We can also have ovarian cysts!
These can be of many types depending on their origin and their size which can range from a few millimeters to several centimeters.
Most ovarian cysts are caused by the normal functioning of your ovaries and generally disappear with your following menstrual cycle.
In case of endometriosis, this chronic condition can cause the formation of ovarian cysts called endometriomas.

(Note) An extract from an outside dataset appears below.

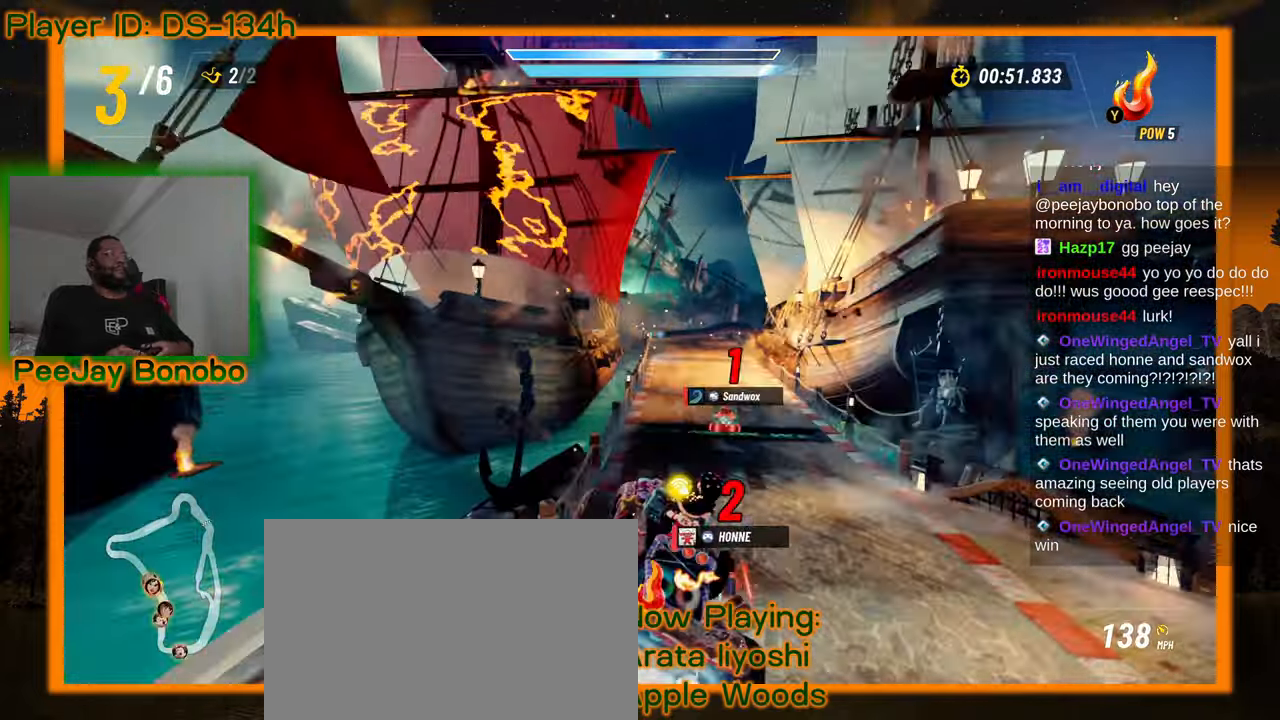
{"dt_ms": 500, "buttons": [], "left_stick": "center", "events": [[17, "left_stick", "up-right"], [67, "left_stick", "center"]]}
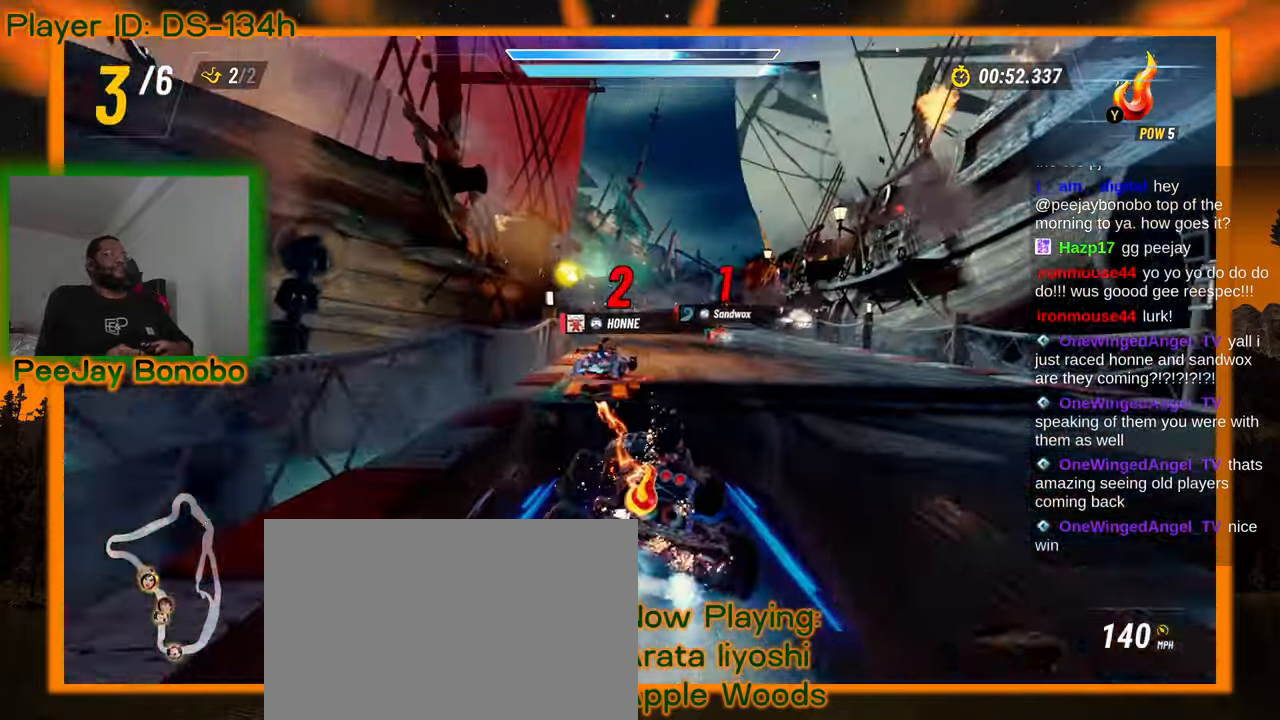
{"dt_ms": 500, "buttons": [], "left_stick": "center"}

The “craziest” ovarian cysts of all are those called “dermoids” inside of which sebum, hair and even teeth can be found.
Depending on the characteristics and size of each cyst, the gynecologist will tell you if no treatment is required or if a pharmacological or surgical treatment should be carried out.
The most dreadful ovarian disease is without any doubt cancer.

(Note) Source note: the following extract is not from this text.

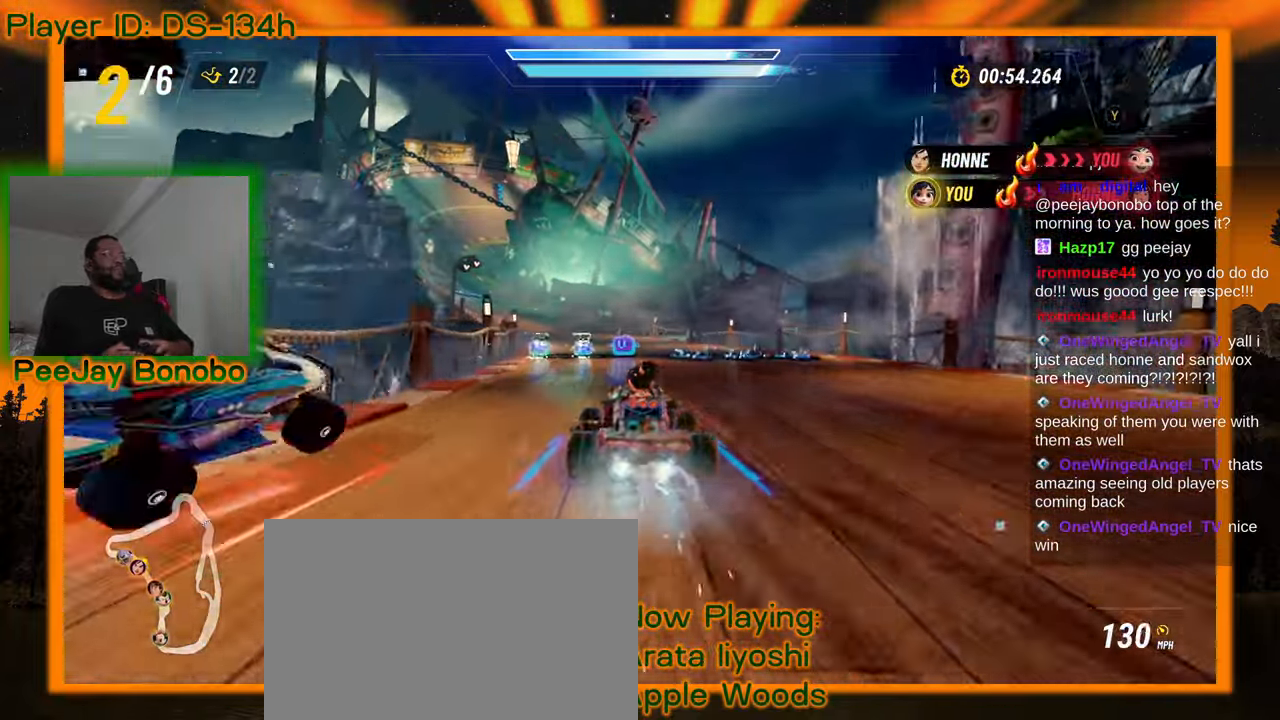
{"dt_ms": 500, "buttons": [], "left_stick": "up-right", "events": [[200, "left_stick", "up-left"], [484, "left_stick", "up-right"]]}
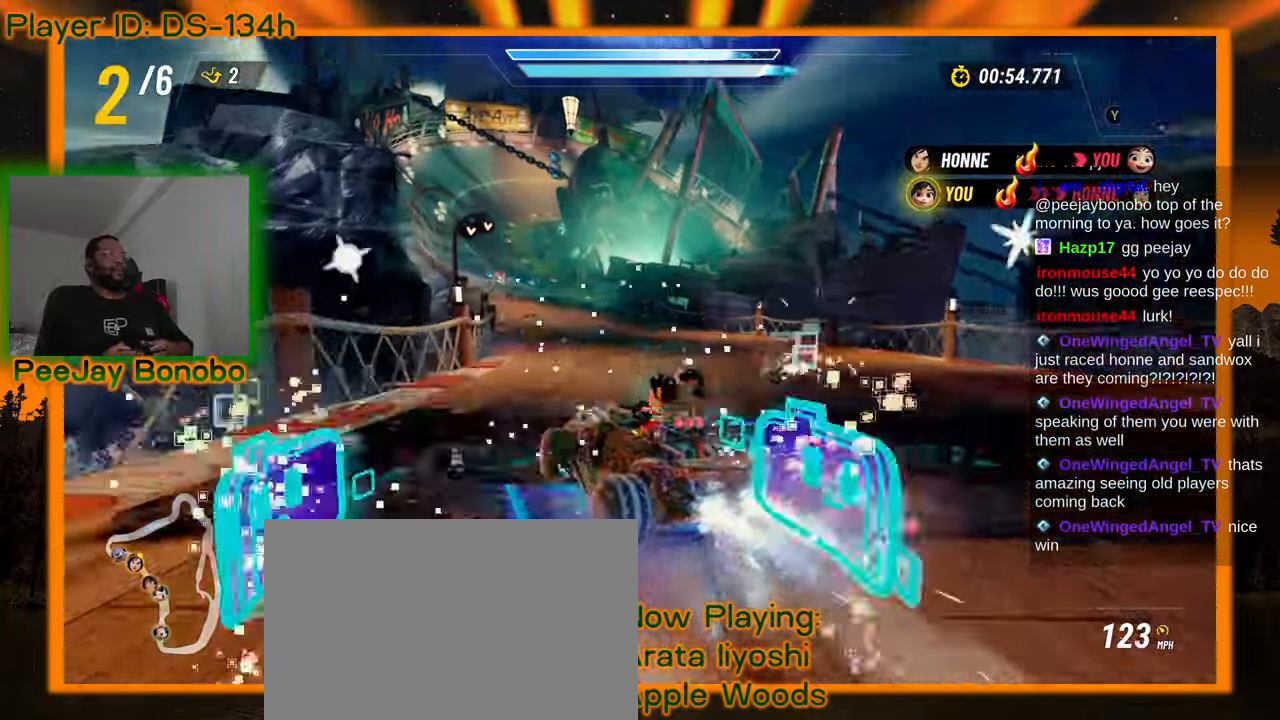
{"dt_ms": 500, "buttons": [], "left_stick": "right", "events": [[34, "left_stick", "right"]]}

There are many types of ovarian cancer and unfortunately, to date, there are no screening tests allowing the early diagnosis of these tumors which rank 10th among the most common female cancers.
Most cases of ovarian cancer occur in menopausal women, but familial forms due to inheritable genetic mutations also exist causing the onset of this malignant disease even at a young age.
Our ovaries surely play a great role in our lives, however, our lifestyle also has a huge impact on the natural function of the ovaries.
For example, prolonged periods of stress, intense physical exercise, super restrictive diets, or a combination of the 3 can cause your menstrual period to stop, also preventing you from getting pregnant.
This condition is known as “hypothalamic amenorrhea” and it is a protection mechanism through which the body signals the brain to block the menstrual cycle when it feels deprived of the energy and resources to face a pregnancy.
So, as in all things, moderation is key also when performing something universally recognized as “good” such as physical exercise and our diet must always be balanced and full of nutrients.
Your ovary is a real nuclear powerhouse of hormones necessary to maintain a state of physical and mental well-being.
It is also your fertility goldmine, guarding your egg cells and promoting ovulation to allow pregnancy.
It can thus be said that the miracle of life starts right here…from the ovary!